6. Even if your child seems fine after a choking incident that requires intervention, take her to the doctor to make sure that the blockage has been completely removed and that there is no lasting damage.

1. Perform the Heimlich maneuver: Stand or kneel behind your child with your arms around her waist. (If she's unconscious, lay her on her back and kneel at her feet.)

2. Make a fist and hold it with your other hand against your child's abdomen, just above the navel and below the rib cage. (If your child is lying down, place the heel of your hand in the middle of her stomach just above the belly button and below the rib cage, resting your other hand on top of the first.) Pressing firmly but gently on her abdomen, give upward thrusts in sets of five until the object is expelled.

3. If the object isn't cleared and your child loses consciousness, lay her on her back and open her mouth. If you see the obstruction, carefully sweep your index finger across the back of her throat to remove it.

4. Perform rescue breathing: Open the airway by tilting the head back and lifting the chin up.

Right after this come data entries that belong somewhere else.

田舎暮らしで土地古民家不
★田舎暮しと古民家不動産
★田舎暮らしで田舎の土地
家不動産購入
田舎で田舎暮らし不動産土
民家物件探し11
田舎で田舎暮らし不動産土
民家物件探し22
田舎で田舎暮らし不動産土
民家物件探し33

5. Keeping the airway open, pinch your child's nose shut with your fingers, seal your mouth over hers, and give two slow breaths. Continue mouth-to-mouth respiration until she resumes normal breathing or medical help arrives. Note: If your child's chest doesn't begin to rise, the object is still blocking her airway. Repeat steps 1 to 5 until the object is coughed up or help arrives.

6. Even if your child seems fine after a choking incident that requires intervention, take her to the doctor to make sure that the blockage has been completely removed and that there is no lasting damage.